Barron, Doudna, and Weissman will discuss the new laboratory at a STAT Plus event in San Francisco on Thursday night.
 
It's important to remember that most of the time, when a genetic alteration seems related to a disease or some other physical change, researchers don't know why, what it does, or even what gene is involved. It may not be part of the relevant gene, for instance - it could just be next to it.
 
Weissman's work focuses on how CRISPR can change this in a way that was completely impossible before. The technology allows individual changes to be made in DNA in cells, and to see how they change.
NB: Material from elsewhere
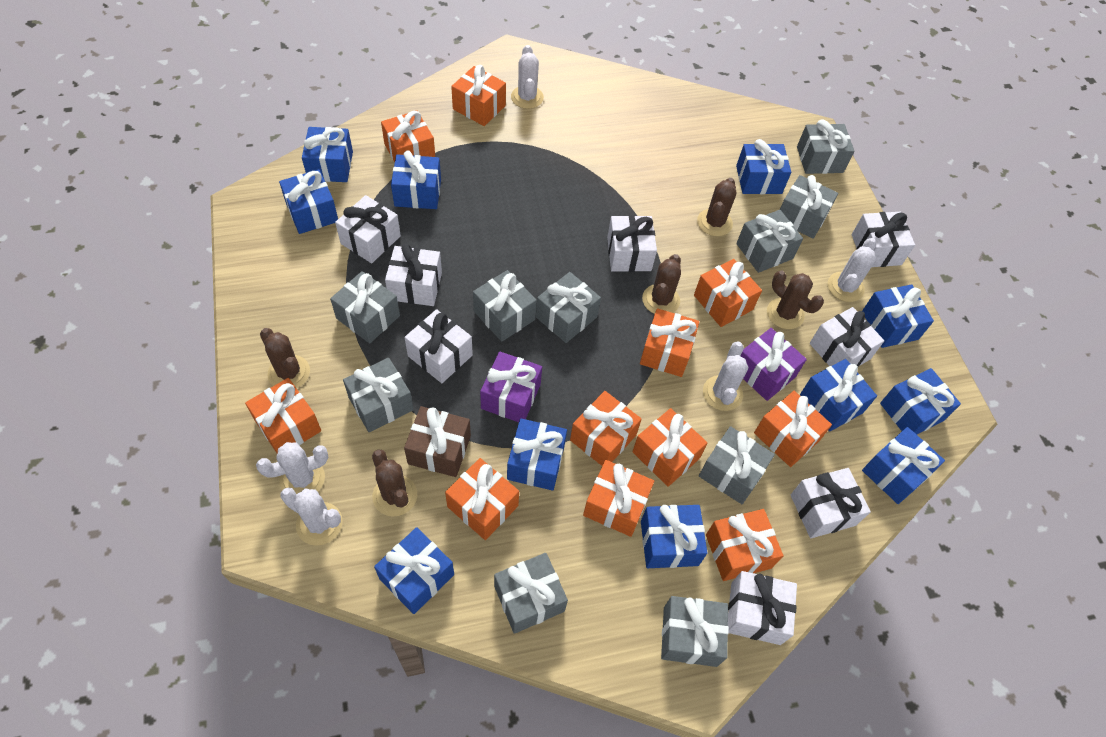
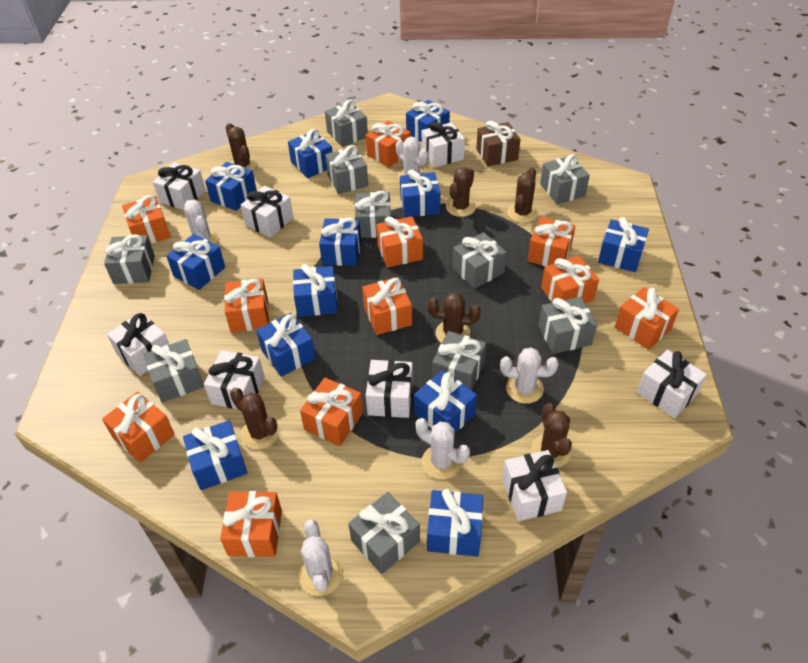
blue gift: 11 -> 12
brown cactus: 5 -> 6
purple gift: 2 -> 0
GSK's Barron foresees pairing this information with machine learning to create giant interaction maps that will tell pharmaceutical companies where to direct their resources. "It's fundamentally a belief, a strongly held belief, that technology really does drive innovation," said Barron.
 
Barron also said he hoped the collaboration would create a middle ground in how GSK works with researchers. Right now, relationships tend to be based on one of two models: Either the company funds academics, or academics create a company. This laboratory will represent a somewhat different model.
 
That could also create challenges in managing the resulting intellectual property. The researchers said that all technologies developed by the laboratory will be made public, as will many biological discoveries. But many of the best drug targets will be licensed exclusively to GSK. Getting those details right has taken months. But Barron said that from the moment they had the discussion, the three of them were certain the new laboratory was going to happen.
 
"It's going to be a phenomenal thing," Barron said. "There was incredible excitement and I think full support and enthusiasm about putting this together, I don't know, maybe even within minutes of discussing it. I've known Jonathan for 25 years. When Jennifer and I discussed it, it just became so clear."